With that overview out of the way, let’s dive into the code.
In the sections below, we’ll take a look at the code behind some outputs and reactive expressions. For each element, we’ll look first at the sync version, then the async version.
In some cases, these code snippets may be slightly abridged. See the GitHub repository for the full code.
Until you’ve received an introduction to the %...>%
operator, the async code below will make no sense, so if you haven’t
read An
informal intro to async programming and/or Working
with promises in R, I highly recommend doing so before
continuing!
promises
and future
The first thing we’ll do is load the basic libraries of async programming.
I originally used multiprocess
but file downloading
inside a future seemed to fail on Mac. (I’ve found that it’s usually not
worth spending a lot of time trying to figure out why
multiprocess
doesn’t work for some specific code; instead,
just use multisession
, since that’s probably going to be
the solution anyway.)
data
reactive: future_promise() all the things
The next thing we’ll do is convert the data
event
reactive to use future
for the expensive bits. The original
code looks lke this:
# SYNCHRONOUS version
data <- eventReactive(input$date, {
date <- input$date # Example: 2018-05-28
year <- lubridate::year(date) # Example: "2018"
url <- glue("http://cran-logs.rstudio.com/{year}/{date}.csv.gz")
path <- file.path("data_cache", paste0(date, ".csv.gz"))
withProgress(value = NULL, {
if (!file.exists(path)) {
setProgress(message = "Downloading data...")
download.file(url, path)
}
setProgress(message = "Parsing data...")
read_csv(path, col_types = "Dti---c-ci", progress = FALSE)
})
})
(Earlier, I said we wouldn’t take advantage of precomputation or
caching. That wasn’t entirely true; in the code above, we cache the log
files we download in a data_cache
directory. I couldn’t
bring myself to put my internet connection through that level of abuse,
as I knew I’d be running this code thousands of times as I load tested
it.)
For now, we’ll lose the
withProgress
/setProgress
reporting, since
doing that correctly requires some more advanced techniques that we’ll
talk about later. We’ll come back and fix this code later, but for
now:
# ASYNCHRONOUS version
data <- eventReactive(input$date, {
date <- input$date
year <- lubridate::year(date)
url <- glue("http://cran-logs.rstudio.com/{year}/{date}.csv.gz")

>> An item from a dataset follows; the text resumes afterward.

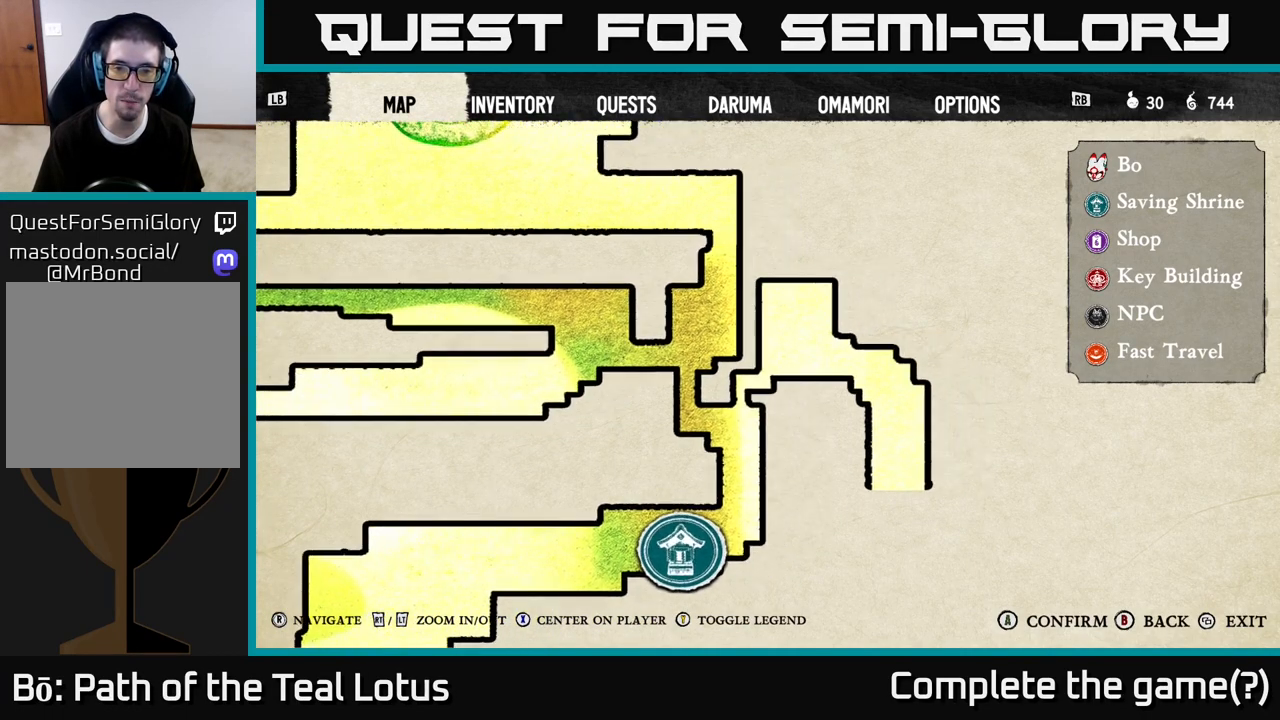
{"buttons": [], "left_stick": "center", "right_stick": "down-right", "events": [[17, "right_stick", "center"], [67, "right_stick", "left"], [117, "right_stick", "center"], [333, "right_stick", "left"], [467, "right_stick", "down-right"]]}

path <- file.path("data_cache", paste0(date, ".csv.gz"))
future_promise({
if (!file.exists(path)) {
download.file(url, path)
}
read_csv(path, col_types = "Dti---c-ci", progress = FALSE)
})
})
Pretty straightforward. This reactive now returns a future (which counts as a promise), not a data frame.
Remember that we must read any reactive values
(including input
) and reactive expressions from
outside the future. (You will get an error if you
attempt to read one from inside the future.)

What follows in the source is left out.